If a loved one faced a surgery, I'd likely be thinking "please let it go well." Yet, I'd also read up on the surgery, offer to help during recovery and check in to keep his or her spirits up. If I was planning an outdoor event, along with "praying for good weather" I might check local forecasts when setting the date and have a contingency plan for rain.

Contemplation and meditation

Prayer can also take the form of seeking guidance, gathering strength or quietly contemplating an idea or situation. In some religions, this form of prayer is opening yourself to help from a higher power. In others, it is opening yourself to power (strength, compassion, empathy, etc.) from within.

Ruminating, or deeply thinking, can be useful whether you are religious or not. Praying in this way is similar to meditation--particularly when the practice is wordless or with a repeated chant (or formal prayer). And meditation is a healthy practice that is open to everyone, atheists included.

There are many health benefits that come with regular meditation. There may also be medical benefits of prayer, which have been attributed to meditation, a healthier lifestyle* or community support.
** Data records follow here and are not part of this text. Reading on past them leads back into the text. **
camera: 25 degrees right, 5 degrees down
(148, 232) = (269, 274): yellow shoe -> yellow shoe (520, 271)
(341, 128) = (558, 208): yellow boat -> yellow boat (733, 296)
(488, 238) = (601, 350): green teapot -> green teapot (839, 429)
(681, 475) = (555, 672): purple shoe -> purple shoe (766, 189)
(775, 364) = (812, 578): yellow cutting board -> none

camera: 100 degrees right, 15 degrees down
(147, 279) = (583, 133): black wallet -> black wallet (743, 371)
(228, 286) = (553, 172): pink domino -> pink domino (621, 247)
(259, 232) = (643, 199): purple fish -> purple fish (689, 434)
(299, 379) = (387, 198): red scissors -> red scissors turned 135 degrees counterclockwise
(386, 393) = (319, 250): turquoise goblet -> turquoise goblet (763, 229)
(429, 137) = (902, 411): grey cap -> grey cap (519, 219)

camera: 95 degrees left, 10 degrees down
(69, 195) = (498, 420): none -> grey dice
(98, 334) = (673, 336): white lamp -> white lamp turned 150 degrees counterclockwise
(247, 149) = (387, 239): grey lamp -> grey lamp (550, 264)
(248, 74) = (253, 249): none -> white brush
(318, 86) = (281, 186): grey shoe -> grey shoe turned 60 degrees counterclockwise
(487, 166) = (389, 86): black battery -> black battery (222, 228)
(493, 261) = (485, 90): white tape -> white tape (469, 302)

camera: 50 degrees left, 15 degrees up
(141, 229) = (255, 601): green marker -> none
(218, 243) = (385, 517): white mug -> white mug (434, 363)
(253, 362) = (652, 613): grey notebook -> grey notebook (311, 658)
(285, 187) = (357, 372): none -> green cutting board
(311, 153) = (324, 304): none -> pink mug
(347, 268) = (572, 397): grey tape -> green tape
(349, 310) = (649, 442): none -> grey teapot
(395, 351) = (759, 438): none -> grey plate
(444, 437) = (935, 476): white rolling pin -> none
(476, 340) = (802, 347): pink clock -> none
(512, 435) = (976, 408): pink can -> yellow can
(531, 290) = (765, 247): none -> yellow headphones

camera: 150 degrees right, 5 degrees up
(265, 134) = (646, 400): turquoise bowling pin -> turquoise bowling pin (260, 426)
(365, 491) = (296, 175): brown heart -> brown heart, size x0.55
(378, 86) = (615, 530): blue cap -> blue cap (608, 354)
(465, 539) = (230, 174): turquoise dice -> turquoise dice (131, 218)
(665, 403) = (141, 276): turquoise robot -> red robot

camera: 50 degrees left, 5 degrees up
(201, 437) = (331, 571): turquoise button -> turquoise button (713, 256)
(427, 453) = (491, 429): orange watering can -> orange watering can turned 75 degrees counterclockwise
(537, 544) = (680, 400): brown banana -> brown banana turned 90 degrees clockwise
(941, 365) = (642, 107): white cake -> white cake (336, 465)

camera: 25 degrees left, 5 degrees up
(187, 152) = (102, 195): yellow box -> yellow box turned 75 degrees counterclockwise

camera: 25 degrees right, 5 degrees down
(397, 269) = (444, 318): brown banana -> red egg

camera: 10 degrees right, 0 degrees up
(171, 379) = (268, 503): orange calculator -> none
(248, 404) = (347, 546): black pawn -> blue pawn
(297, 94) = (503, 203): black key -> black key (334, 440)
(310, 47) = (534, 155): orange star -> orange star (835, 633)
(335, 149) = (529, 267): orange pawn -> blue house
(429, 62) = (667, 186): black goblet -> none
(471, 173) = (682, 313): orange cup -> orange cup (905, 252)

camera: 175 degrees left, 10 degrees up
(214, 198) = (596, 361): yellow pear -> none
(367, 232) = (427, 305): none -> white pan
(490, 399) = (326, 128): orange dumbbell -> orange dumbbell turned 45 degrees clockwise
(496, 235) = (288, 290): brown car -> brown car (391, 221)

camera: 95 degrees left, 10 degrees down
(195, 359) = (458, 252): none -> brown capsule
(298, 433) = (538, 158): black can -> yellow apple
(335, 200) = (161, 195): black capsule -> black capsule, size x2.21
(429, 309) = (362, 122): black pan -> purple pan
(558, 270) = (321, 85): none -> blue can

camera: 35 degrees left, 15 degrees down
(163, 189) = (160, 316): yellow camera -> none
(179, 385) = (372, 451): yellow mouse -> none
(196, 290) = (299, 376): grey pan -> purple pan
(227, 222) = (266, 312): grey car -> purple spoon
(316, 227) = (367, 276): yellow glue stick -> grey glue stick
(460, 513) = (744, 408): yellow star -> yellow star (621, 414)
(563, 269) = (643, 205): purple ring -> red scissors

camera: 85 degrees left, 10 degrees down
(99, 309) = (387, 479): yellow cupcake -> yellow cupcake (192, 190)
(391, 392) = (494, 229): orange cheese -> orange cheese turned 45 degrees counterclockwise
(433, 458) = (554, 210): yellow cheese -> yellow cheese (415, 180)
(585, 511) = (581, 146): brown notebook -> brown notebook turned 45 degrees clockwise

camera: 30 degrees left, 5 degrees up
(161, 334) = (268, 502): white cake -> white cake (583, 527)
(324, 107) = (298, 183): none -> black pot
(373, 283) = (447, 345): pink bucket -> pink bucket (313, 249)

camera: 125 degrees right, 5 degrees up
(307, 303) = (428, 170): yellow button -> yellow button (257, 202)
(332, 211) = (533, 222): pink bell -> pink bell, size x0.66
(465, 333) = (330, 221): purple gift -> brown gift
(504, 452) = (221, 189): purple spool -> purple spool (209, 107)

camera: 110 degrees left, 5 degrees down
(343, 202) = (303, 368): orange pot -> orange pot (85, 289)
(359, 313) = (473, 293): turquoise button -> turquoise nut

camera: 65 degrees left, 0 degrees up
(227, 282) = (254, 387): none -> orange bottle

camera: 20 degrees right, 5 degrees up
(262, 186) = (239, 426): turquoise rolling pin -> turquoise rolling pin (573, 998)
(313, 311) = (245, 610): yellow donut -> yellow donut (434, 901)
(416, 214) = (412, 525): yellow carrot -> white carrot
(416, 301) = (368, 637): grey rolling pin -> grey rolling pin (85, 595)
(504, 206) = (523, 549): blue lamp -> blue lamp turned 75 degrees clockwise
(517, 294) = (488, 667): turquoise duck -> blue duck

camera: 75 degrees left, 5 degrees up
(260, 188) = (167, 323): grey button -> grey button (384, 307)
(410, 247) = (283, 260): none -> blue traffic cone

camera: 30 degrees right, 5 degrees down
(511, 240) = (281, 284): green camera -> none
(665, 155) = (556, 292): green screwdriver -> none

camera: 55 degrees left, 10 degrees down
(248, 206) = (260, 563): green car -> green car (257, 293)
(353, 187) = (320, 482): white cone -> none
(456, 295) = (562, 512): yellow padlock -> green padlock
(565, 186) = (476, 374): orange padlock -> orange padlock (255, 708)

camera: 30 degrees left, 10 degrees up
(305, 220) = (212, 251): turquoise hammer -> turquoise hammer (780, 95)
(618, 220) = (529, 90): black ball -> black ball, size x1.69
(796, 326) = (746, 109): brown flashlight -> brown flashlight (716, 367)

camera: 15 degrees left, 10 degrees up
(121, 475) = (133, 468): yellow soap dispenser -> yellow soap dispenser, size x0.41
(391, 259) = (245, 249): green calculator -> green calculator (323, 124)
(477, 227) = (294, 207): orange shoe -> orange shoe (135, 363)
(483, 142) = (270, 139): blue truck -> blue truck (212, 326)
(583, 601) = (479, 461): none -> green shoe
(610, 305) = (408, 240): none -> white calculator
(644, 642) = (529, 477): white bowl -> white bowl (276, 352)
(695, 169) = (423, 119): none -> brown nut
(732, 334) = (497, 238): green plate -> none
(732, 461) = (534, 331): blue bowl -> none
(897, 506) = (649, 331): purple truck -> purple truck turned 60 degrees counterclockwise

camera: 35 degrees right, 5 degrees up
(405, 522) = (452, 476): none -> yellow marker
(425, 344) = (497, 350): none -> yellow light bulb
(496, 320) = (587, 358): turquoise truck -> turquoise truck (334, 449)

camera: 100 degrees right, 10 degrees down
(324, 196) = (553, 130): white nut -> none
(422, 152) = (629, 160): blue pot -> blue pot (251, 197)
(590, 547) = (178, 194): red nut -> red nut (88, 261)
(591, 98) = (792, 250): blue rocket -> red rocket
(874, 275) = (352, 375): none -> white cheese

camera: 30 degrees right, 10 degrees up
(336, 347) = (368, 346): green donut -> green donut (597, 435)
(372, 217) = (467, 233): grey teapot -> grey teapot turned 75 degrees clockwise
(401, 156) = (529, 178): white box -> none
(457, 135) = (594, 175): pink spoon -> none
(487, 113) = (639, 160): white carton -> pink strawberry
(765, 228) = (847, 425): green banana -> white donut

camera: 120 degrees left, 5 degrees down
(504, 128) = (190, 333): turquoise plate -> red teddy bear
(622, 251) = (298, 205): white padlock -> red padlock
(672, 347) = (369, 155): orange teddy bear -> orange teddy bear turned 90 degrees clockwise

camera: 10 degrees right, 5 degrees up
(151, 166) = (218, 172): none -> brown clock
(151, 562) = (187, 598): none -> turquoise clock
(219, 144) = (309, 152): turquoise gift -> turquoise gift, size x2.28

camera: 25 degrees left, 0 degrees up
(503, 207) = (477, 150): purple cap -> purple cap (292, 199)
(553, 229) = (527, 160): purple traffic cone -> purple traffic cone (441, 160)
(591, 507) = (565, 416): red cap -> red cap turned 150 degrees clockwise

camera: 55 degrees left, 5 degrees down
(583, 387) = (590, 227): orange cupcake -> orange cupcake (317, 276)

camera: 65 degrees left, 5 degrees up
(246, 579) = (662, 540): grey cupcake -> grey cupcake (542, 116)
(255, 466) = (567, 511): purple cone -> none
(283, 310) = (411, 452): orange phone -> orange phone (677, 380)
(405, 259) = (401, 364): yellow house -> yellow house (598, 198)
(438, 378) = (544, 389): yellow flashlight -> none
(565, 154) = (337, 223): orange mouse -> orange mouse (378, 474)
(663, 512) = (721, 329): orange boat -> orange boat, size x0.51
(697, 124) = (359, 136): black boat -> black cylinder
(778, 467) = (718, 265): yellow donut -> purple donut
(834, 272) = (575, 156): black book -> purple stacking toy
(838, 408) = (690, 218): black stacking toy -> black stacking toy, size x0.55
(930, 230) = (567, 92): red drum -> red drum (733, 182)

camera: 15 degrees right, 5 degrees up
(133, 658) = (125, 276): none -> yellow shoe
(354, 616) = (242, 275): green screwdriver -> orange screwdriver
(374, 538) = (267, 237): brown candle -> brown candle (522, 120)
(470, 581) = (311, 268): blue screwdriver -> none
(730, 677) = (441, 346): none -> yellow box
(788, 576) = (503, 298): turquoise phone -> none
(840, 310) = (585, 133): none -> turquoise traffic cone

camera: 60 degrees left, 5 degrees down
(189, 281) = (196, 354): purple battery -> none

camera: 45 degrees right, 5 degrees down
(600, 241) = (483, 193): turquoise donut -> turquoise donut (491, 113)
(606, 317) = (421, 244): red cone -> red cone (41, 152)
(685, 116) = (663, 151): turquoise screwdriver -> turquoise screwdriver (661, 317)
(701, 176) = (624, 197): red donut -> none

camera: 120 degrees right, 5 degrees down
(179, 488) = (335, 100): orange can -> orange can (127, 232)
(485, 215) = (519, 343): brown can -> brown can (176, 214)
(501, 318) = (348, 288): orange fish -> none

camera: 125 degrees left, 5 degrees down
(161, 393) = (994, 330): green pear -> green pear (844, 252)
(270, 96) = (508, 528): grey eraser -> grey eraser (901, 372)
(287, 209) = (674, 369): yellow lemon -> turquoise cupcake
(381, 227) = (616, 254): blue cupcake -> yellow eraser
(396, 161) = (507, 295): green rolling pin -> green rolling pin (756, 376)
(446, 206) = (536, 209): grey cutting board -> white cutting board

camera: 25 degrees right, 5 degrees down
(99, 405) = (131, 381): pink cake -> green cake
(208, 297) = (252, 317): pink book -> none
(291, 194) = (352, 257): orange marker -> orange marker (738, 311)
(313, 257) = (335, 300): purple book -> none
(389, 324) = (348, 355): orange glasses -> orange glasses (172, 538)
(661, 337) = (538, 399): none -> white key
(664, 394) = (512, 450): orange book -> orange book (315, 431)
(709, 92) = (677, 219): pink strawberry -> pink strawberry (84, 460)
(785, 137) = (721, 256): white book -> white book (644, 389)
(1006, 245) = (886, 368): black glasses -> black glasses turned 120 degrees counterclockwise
*Though, the idea that religion promotes a healthier lifestyle is debatable.

Connection and support

The benefits of prayer largely come down to connection. It's a matter of connecting to yourself and connecting to a supportive network. Religious people include a deity or higher power as part of these connections.

Many atheists have deeply contemplated their beliefs and experienced profound self-discovery along the way. Whether they let go of a childhood religion or grew up without one, they know that supernatural belief is not required for personal connection, empathy and compassion for others.

Yet, connecting to others can still be a challenge. Atheists not only lack the community of an organized religion, they are often ostracized by society or even disowned by their friends and families.

So, what does prayer mean for atheists? It doesn't make sense to pray to a deity you don't believe exists. However, hope is important for keeping a positive outlook and regular meditation may offer a range of psychological and physical benefits.

While secular living may not including "saying prayers" it typically does include hope, contemplation and connection. Perhaps, for atheists, the key to "prayer" is simply looking within, both to ourselves and our communities, instead of asking for help from above.